Task description
Extract every line of text from all of the records below, keeping each line unchanged. Leave the pictures out of your answer.

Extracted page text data
────────────────
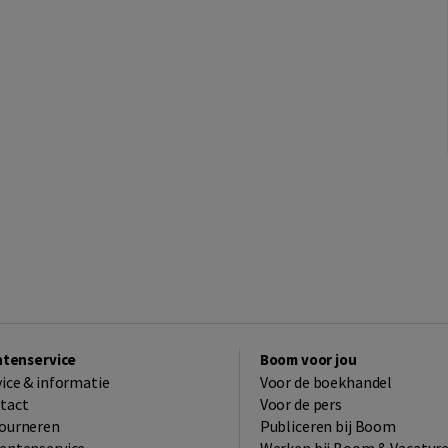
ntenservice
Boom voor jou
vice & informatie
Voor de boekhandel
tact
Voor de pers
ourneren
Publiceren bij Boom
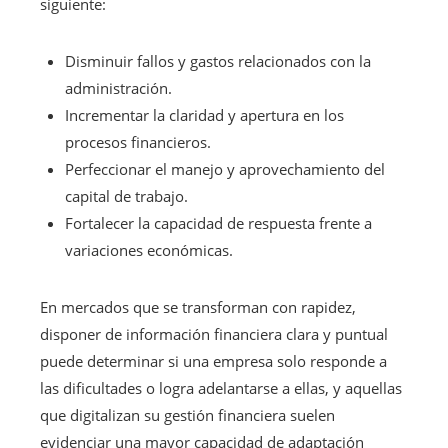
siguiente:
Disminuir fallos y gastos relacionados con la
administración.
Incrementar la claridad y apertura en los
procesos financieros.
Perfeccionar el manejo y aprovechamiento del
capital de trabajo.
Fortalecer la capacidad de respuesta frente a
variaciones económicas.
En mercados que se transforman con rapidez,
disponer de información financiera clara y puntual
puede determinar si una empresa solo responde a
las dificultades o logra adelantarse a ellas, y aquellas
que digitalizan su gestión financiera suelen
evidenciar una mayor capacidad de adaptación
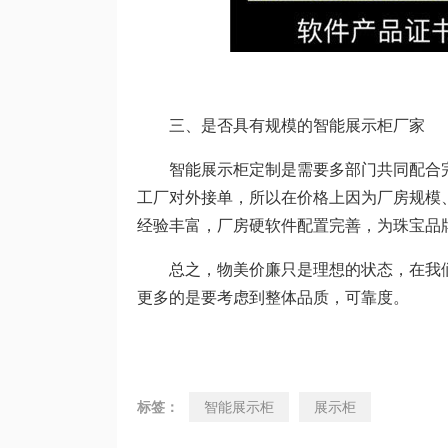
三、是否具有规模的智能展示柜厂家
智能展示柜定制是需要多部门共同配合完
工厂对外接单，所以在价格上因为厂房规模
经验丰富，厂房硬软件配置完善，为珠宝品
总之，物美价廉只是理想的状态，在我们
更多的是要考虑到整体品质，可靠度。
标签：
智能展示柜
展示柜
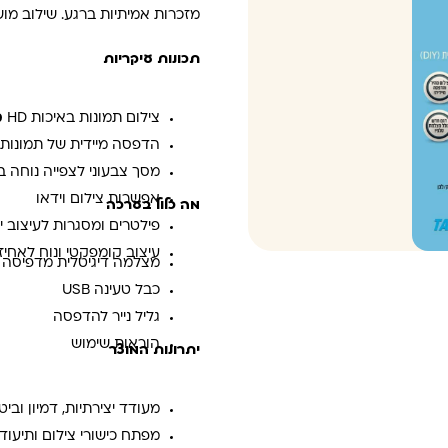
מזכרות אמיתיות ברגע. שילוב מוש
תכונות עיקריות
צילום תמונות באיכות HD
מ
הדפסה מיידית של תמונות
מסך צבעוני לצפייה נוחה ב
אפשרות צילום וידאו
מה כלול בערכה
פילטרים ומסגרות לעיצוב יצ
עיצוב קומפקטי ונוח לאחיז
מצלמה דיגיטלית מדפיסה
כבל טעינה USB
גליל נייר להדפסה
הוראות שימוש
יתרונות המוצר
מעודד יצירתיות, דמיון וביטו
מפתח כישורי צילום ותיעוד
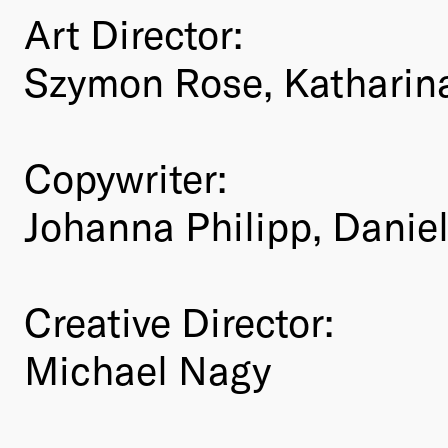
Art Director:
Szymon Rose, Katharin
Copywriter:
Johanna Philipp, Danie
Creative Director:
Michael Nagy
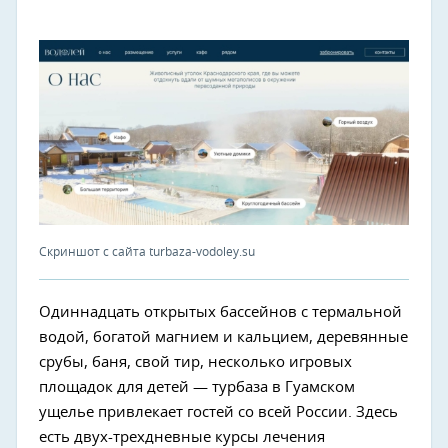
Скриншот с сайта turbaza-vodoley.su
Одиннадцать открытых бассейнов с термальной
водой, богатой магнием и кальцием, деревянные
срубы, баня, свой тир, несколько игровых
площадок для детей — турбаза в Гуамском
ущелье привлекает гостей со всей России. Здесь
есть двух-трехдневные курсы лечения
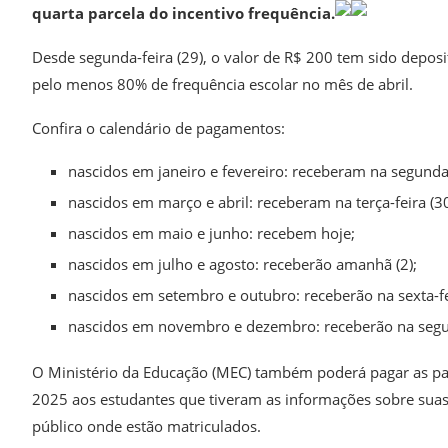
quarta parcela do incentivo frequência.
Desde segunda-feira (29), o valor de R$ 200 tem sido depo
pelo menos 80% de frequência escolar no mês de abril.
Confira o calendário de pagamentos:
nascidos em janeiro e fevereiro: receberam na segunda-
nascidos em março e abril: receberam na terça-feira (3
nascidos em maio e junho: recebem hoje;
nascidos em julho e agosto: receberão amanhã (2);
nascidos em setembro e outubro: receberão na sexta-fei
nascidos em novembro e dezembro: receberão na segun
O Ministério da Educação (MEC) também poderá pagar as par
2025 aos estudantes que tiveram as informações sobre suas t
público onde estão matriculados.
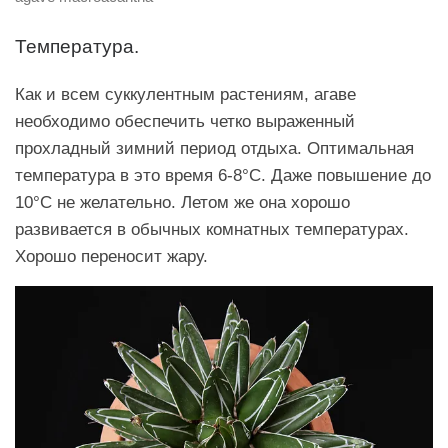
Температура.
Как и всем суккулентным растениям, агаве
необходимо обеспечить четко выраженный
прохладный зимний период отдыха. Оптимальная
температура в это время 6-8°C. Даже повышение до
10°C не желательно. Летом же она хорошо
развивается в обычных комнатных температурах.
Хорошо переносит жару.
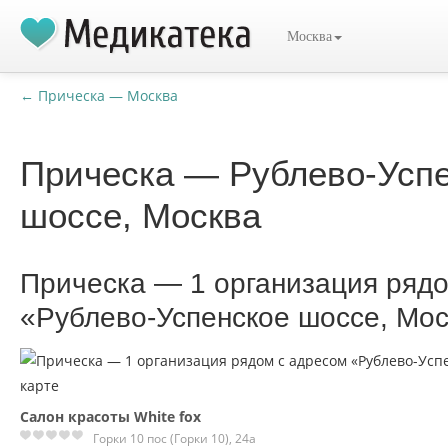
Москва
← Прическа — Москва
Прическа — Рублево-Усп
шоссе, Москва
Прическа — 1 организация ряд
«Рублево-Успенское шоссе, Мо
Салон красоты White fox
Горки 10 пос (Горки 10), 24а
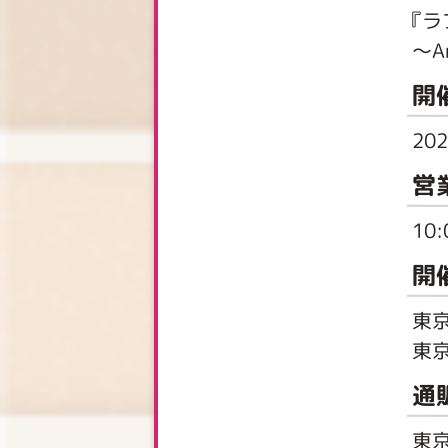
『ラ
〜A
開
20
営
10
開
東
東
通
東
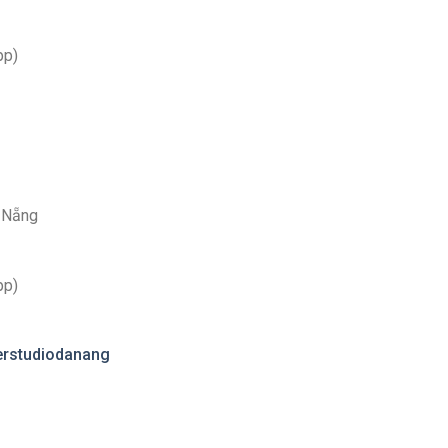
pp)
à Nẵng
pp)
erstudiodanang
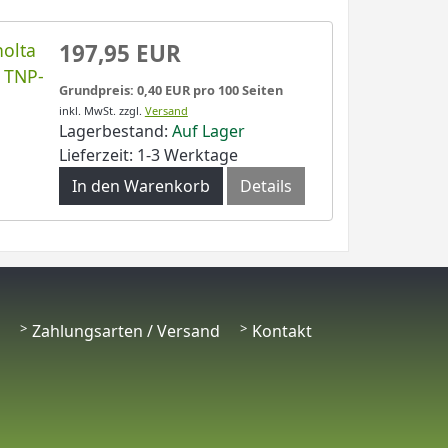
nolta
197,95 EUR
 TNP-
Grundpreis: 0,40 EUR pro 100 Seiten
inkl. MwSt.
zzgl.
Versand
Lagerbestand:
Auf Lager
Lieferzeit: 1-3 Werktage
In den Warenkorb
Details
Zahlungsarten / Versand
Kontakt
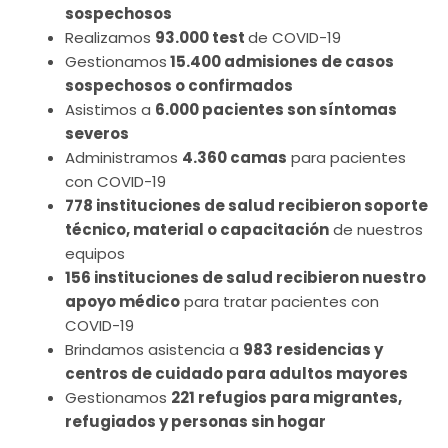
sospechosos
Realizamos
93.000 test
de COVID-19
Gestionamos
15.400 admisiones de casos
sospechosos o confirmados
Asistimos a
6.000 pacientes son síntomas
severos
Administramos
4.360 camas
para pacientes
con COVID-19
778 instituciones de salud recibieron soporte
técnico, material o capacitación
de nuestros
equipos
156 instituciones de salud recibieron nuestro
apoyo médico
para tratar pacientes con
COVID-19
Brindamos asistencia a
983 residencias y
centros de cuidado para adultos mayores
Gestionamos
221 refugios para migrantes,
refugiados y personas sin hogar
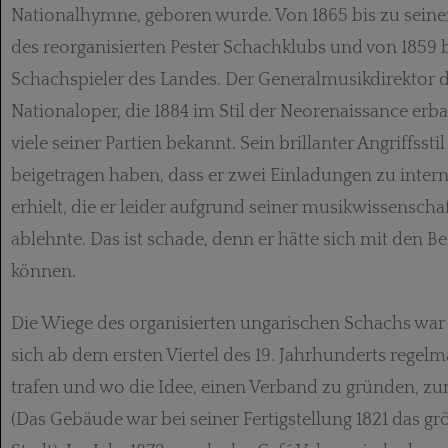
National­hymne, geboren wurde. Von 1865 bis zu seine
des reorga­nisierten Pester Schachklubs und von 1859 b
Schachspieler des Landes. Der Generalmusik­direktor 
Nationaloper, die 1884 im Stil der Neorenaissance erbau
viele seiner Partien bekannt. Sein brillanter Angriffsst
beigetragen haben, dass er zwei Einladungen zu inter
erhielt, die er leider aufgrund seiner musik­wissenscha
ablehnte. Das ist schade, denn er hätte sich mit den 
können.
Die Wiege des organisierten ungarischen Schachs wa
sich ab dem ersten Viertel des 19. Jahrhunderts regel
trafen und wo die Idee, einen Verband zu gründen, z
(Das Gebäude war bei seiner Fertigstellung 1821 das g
────────────────
Result for this task
ntenservice
Boom voor jou
vice & informatie
Voor de boekhandel
tact
Voor de pers
ourneren
Publiceren bij Boom
siguiente:
Disminuir fallos y gastos relacionados con la
administración.
Incrementar la claridad y apertura en los
procesos financieros.
Perfeccionar el manejo y aprovechamiento del
capital de trabajo.
Fortalecer la capacidad de respuesta frente a
variaciones económicas.
En mercados que se transforman con rapidez,
disponer de información financiera clara y puntual
puede determinar si una empresa solo responde a
las dificultades o logra adelantarse a ellas, y aquellas
que digitalizan su gestión financiera suelen
evidenciar una mayor capacidad de adaptación
三、是否具有规模的智能展示柜厂家
智能展示柜定制是需要多部门共同配合完
工厂对外接单，所以在价格上因为厂房规模
经验丰富，厂房硬软件配置完善，为珠宝品
总之，物美价廉只是理想的状态，在我们
更多的是要考虑到整体品质，可靠度。
标签：
智能展示柜
展示柜
מזכרות אמיתיות ברגע. שילוב מוש
תכונות עיקריות
צילום תמונות באיכות HD
מ
הדפסה מיידית של תמונות
מסך צבעוני לצפייה נוחה ב
אפשרות צילום וידאו
מה כלול בערכה
פילטרים ומסגרות לעיצוב יצ
עיצוב קומפקטי ונוח לאחיז
מצלמה דיגיטלית מדפיסה
כבל טעינה USB
גליל נייר להדפסה
הוראות שימוש
יתרונות המוצר
מעודד יצירתיות, דמיון וביטו
מפתח כישורי צילום ותיעוד
Art Director:
Szymon Rose, Katharin
Copywriter:
Johanna Philipp, Danie
Creative Director:
Michael Nagy
Скриншот с сайта turbaza-vodoley.su
Одиннадцать открытых бассейнов с термальной
водой, богатой магнием и кальцием, деревянные
срубы, баня, свой тир, несколько игровых
площадок для детей — турбаза в Гуамском
ущелье привлекает гостей со всей России. Здесь
есть двух-трехдневные курсы лечения
quarta parcela do incentivo frequência.
Desde segunda-feira (29), o valor de R$ 200 tem sido depo
pelo menos 80% de frequência escolar no mês de abril.
Confira o calendário de pagamentos:
nascidos em janeiro e fevereiro: receberam na segunda-
nascidos em março e abril: receberam na terça-feira (3
nascidos em maio e junho: recebem hoje;
nascidos em julho e agosto: receberão amanhã (2);
nascidos em setembro e outubro: receberão na sexta-fei
nascidos em novembro e dezembro: receberão na segun
O Ministério da Educação (MEC) também poderá pagar as par
2025 aos estudantes que tiveram as informações sobre suas t
público onde estão matriculados.
Температура.
Как и всем суккулентным растениям, агаве
необходимо обеспечить четко выраженный
прохладный зимний период отдыха. Оптимальная
температура в это время 6-8°C. Даже повышение до
10°C не желательно. Летом же она хорошо
развивается в обычных комнатных температурах.
Хорошо переносит жару.
Москва
← Прическа — Москва
Прическа — Рублево-Усп
шоссе, Москва
Прическа — 1 организация ряд
«Рублево-Успенское шоссе, Мо
Салон красоты White fox
Горки 10 пос (Горки 10), 24а
『ラ
〜A
開
20
営
10
開
東
東
通
東
pp)
à Nẵng
pp)
erstudiodanang
nolta
197,95 EUR
 TNP-
Grundpreis: 0,40 EUR pro 100 Seiten
inkl. MwSt.
zzgl.
Versand
Lagerbestand:
Auf Lager
Lieferzeit: 1-3 Werktage
In den Warenkorb
Details
Zahlungsarten / Versand
Kontakt
sospechosos
Realizamos
93.000 test
de COVID-19
Gestionamos
15.400 admisiones de casos
sospechosos o confirmados
Asistimos a
6.000 pacientes son síntomas
severos
Administramos
4.360 camas
para pacientes
con COVID-19
778 instituciones de salud recibieron soporte
técnico, material o capacitación
de nuestros
equipos
156 instituciones de salud recibieron nuestro
apoyo médico
para tratar pacientes con
COVID-19
Brindamos asistencia a
983 residencias y
centros de cuidado para adultos mayores
Gestionamos
221 refugios para migrantes,
refugiados y personas sin hogar
National­hymne, geboren wurde. Von 1865 bis zu seine
des reorga­nisierten Pester Schachklubs und von 1859 b
Schachspieler des Landes. Der Generalmusik­direktor 
Nationaloper, die 1884 im Stil der Neorenaissance erbau
viele seiner Partien bekannt. Sein brillanter Angriffsst
beigetragen haben, dass er zwei Einladungen zu inter
erhielt, die er leider aufgrund seiner musik­wissenscha
ablehnte. Das ist schade, denn er hätte sich mit den 
können.
Die Wiege des organisierten ungarischen Schachs wa
sich ab dem ersten Viertel des 19. Jahrhunderts regel
trafen und wo die Idee, einen Verband zu gründen, z
(Das Gebäude war bei seiner Fertigstellung 1821 das g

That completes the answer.